EP recently wrote, “Business is all about relationships and one of the most common discussion pieces of the modern era is how many companies are being driven by their internal processes rather than focusing on building great relationships.”
There is no doubt that spending time with clients externally can enhance a relationship and can lead to business success. Nothing beats travelling to meet someone and cementing a relationship with them. However, as the world of work has changed and digitally enhanced options have become the norm, companies may have become too internally focused. Taking the example of corporate travel, businesses appear to be restricting their employees’ movement and this is now starting to be seen in the hotel industry. The argument could be because of overheads but it may also be related to the digitally connected world and the dependence on technology.
In the U.S. hotel occupancy was the highest its ever recorded during a second quarter – 69.5, according to STR. However the CEOs of both Hilton and Marriott International have noted that corporate travel is weakening.
Hilton CEO Christopher Nassetta argued the corporate travel environment would feel the benefit of tax reforms to “help change the psychology with our corporate customers.”

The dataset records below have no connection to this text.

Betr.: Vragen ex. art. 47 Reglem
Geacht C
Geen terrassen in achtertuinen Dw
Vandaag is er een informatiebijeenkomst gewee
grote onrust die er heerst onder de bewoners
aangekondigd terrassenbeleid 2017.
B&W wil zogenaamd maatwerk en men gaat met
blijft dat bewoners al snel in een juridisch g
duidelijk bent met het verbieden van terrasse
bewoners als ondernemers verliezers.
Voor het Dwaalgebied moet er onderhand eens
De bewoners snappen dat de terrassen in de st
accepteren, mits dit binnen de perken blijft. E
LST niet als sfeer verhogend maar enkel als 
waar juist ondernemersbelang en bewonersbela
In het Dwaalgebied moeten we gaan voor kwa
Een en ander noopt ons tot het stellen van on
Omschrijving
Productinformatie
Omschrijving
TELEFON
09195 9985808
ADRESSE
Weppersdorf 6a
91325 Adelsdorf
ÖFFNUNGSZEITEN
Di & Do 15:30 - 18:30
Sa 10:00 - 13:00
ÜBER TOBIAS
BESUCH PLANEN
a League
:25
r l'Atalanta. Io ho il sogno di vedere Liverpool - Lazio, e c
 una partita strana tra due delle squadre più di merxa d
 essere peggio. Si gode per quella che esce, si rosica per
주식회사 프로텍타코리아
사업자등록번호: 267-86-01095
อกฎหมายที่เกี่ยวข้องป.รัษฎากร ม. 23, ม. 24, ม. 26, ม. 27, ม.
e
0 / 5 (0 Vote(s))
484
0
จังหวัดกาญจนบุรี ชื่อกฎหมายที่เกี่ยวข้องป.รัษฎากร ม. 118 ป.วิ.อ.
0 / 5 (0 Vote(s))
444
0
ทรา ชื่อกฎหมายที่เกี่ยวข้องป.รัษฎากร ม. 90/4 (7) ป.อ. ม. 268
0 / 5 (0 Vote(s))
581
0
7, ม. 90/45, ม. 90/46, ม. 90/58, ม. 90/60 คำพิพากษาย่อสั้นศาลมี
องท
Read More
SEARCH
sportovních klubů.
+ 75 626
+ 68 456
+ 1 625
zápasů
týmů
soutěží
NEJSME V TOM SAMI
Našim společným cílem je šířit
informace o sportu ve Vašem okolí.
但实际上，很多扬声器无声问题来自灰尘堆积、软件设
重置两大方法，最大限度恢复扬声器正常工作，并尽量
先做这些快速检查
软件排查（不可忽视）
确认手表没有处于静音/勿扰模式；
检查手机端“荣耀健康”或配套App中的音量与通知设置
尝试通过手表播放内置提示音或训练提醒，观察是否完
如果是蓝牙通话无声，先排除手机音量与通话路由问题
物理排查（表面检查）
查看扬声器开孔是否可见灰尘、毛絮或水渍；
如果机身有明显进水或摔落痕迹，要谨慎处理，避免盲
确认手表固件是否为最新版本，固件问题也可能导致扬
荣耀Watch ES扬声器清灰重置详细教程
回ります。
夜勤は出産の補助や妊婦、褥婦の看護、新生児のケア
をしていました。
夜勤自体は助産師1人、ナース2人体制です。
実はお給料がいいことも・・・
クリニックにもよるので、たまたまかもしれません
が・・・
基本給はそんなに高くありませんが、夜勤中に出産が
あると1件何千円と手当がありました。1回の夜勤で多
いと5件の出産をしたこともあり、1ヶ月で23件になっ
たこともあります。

Marriott CEO Arne Sorenson echoed similar sentiments, saying “companies…are being very cautious about travel and very cautious about managing expenses.”
It is really a price sensitivity issue?
Or are companies no longer focusing on the need for relationships and instead relying on brands and digital activities to do the work for them? Companies may be cutting costs by stopping travel but this action could appear pessimistic for their employees and hinder that relationship.
There is no greater way of showing someone cares than meeting a client and discussing what their business objections are. Building trust, increasing sales, gaining advocates – the obvious reasons are there but it seems some have forgotten this.